*** Opening Exercise input ***

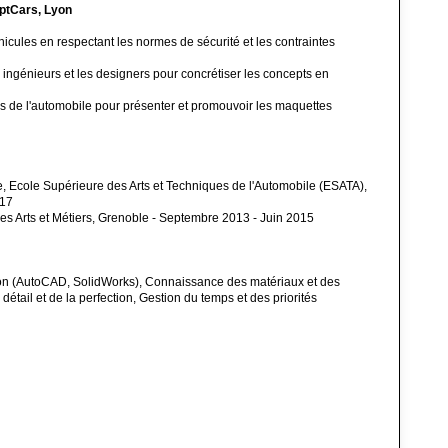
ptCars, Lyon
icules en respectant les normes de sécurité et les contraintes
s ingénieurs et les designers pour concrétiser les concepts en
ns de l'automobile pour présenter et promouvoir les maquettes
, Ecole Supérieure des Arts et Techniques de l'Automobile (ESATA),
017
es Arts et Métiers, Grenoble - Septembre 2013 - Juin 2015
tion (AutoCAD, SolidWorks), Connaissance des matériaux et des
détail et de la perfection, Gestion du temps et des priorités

*** Closing Exercise input ***

■ **Task details**:
Repeat every line of the material above word for word, but leave the pictures out of your answer.

■ **Answer below**:
ptCars, Lyon
icules en respectant les normes de sécurité et les contraintes
s ingénieurs et les designers pour concrétiser les concepts en
ns de l'automobile pour présenter et promouvoir les maquettes
, Ecole Supérieure des Arts et Techniques de l'Automobile (ESATA),
017
es Arts et Métiers, Grenoble - Septembre 2013 - Juin 2015
tion (AutoCAD, SolidWorks), Connaissance des matériaux et des
détail et de la perfection, Gestion du temps et des priorités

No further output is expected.